Start of STUDY TEXT

Taxes on Stock Options

Stock options provide the possibility of a big payoff if the stock price soars. For instance, a stock option with a strike price of $10 is worthless as long as the stock price is $10 or less, but should the stock price zoom up to $50, then each stock option would be worth $40 a share. The number of shares represented by the option determines the employee’s ultimate gain. If management sets each option to convert into 100 shares, then in this example each option would be worth $4,000.

Stock options granted to employees are termed statutory by the IRS, meaning they're granted special privileges under tax law. This means employees only owe taxes when they sell the stock received after the options are exercised. Receiving or exercising statutory options does not create a taxable event, only the subsequent stock sale triggers a liability.

If an employee owned the options for at least two years or held the shares for at least 12 months following the option exercise, the profit is subject to favorable long-term capital gains treatment. Shorter holding periods will result in ordinary income, taxed at the normal marginal rate. Stock options are risky – if the underlying stock never pierces the strike price, the options remain worthless.

Taxes on Restricted Shares

Restricted shares have, when vested, the same value as normal shares trading on the stock market. Restricted stock is sometimes also called letter stock. Restricted shares cost employees nothing, and receiving them is not a taxable event.

Employees are taxed as the shares vest. Vesting usually occurs in stages over a number of years, with specific percentages of holdings becoming the employee’s property in each year. When a share is vested, the employee must note the share value on the vesting date and pay taxes on that amount as ordinary income. When the stock is sold, the employee pays either long- or short-term capital gains tax on any further appreciation as normal.

Section 83b Election

Within 30 days of receiving restricted shares, an employee can elect what's called Section 83b tax treatment. Under this scenario, employees pay ordinary taxes on the shares when they are granted, calculated using the share price on the grant date.

There are two benefits: Employees do not owe any taxes when the shares vest, and employees receive long-term capital gains treatment when they eventually sell vested shares if held for at least 12 months following vesting. The downsides are that if the stock never appreciates, the employee paid earlier taxes without benefit, and if, for some reason, the shares have to be forfeited after 83b election, the taxes paid cannot be recovered.

2018 Tax Law Changes

The laws around restricted stock and stock options didn't change significantly for 2018, but ordinary income tax rates have dropped for this year. This means that any restricted stock, option value or other compensation taxed as ordinary income will normally be taxed at a lower rate. This may affect some people's decisions about when to cash in their options or sell restricted stock they've received.

End of STUDY TEXT

### REQUEST
According to the text on employee stock taxes, how soon after receiving restricted shares can an employee elect Section 83b treatment? The lines that follow come from a separate source.

Start of INPUT DATA

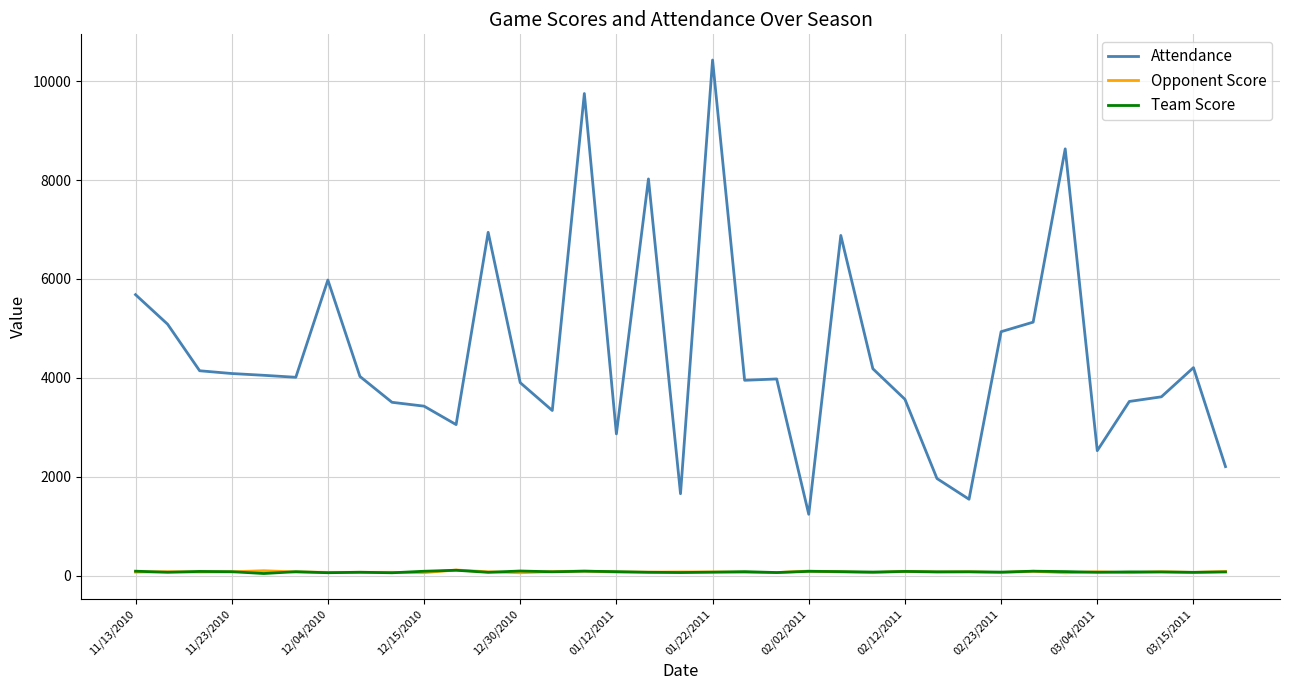

Which series has the widest spread of values?

Attendance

End of INPUT DATA

### SOLVED PROBLEM
Within 30 days of receiving the restricted shares.